[Stored data]
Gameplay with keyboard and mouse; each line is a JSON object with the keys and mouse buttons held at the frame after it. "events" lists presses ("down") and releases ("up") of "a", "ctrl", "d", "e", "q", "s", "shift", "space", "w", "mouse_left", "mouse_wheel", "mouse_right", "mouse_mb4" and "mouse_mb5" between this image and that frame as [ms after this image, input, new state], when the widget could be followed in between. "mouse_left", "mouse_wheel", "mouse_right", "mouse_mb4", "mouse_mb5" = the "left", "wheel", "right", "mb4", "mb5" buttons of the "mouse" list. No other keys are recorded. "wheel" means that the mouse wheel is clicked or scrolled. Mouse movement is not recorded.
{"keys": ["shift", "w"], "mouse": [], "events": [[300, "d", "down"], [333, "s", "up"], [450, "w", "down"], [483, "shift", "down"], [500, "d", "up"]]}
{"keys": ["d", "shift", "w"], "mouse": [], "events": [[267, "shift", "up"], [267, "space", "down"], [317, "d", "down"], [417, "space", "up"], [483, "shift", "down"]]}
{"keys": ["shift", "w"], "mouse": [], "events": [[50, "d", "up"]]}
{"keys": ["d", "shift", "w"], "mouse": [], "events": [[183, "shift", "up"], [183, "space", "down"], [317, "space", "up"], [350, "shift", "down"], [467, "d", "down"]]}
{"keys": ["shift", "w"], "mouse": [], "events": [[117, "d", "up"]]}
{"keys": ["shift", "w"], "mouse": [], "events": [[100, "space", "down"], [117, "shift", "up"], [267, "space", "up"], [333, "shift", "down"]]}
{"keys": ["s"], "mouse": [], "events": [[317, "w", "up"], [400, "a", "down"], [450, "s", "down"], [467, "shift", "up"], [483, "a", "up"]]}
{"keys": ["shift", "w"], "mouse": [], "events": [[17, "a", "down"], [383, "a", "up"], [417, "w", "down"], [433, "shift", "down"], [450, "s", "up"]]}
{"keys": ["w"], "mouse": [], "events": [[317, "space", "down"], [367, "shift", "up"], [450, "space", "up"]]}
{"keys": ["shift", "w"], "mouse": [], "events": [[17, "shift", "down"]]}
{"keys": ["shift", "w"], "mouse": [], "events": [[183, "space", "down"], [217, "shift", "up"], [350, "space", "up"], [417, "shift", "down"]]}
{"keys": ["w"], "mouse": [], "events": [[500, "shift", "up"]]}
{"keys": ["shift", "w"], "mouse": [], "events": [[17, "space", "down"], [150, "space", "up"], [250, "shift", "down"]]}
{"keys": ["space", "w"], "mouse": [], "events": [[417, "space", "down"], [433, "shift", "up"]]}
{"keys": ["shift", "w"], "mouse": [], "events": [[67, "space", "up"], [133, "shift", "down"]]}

--- What to produce ---
Sift the data above for lines with "space", then copy each one.

--- Written reply ---
Gameplay with keyboard and mouse; each line is a JSON object with the keys and mouse buttons held at the frame after it. "events" lists presses ("down") and releases ("up") of "a", "ctrl", "d", "e", "q", "s", "shift", "space", "w", "mouse_left", "mouse_wheel", "mouse_right", "mouse_mb4" and "mouse_mb5" between this image and that frame as [ms after this image, input, new state], when the widget could be followed in between. "mouse_left", "mouse_wheel", "mouse_right", "mouse_mb4", "mouse_mb5" = the "left", "wheel", "right", "mb4", "mb5" buttons of the "mouse" list. No other keys are recorded. "wheel" means that the mouse wheel is clicked or scrolled. Mouse movement is not recorded.
{"keys": ["d", "shift", "w"], "mouse": [], "events": [[267, "shift", "up"], [267, "space", "down"], [317, "d", "down"], [417, "space", "up"], [483, "shift", "down"]]}
{"keys": ["d", "shift", "w"], "mouse": [], "events": [[183, "shift", "up"], [183, "space", "down"], [317, "space", "up"], [350, "shift", "down"], [467, "d", "down"]]}
{"keys": ["shift", "w"], "mouse": [], "events": [[100, "space", "down"], [117, "shift", "up"], [267, "space", "up"], [333, "shift", "down"]]}
{"keys": ["w"], "mouse": [], "events": [[317, "space", "down"], [367, "shift", "up"], [450, "space", "up"]]}
{"keys": ["shift", "w"], "mouse": [], "events": [[183, "space", "down"], [217, "shift", "up"], [350, "space", "up"], [417, "shift", "down"]]}
{"keys": ["shift", "w"], "mouse": [], "events": [[17, "space", "down"], [150, "space", "up"], [250, "shift", "down"]]}
{"keys": ["space", "w"], "mouse": [], "events": [[417, "space", "down"], [433, "shift", "up"]]}
{"keys": ["shift", "w"], "mouse": [], "events": [[67, "space", "up"], [133, "shift", "down"]]}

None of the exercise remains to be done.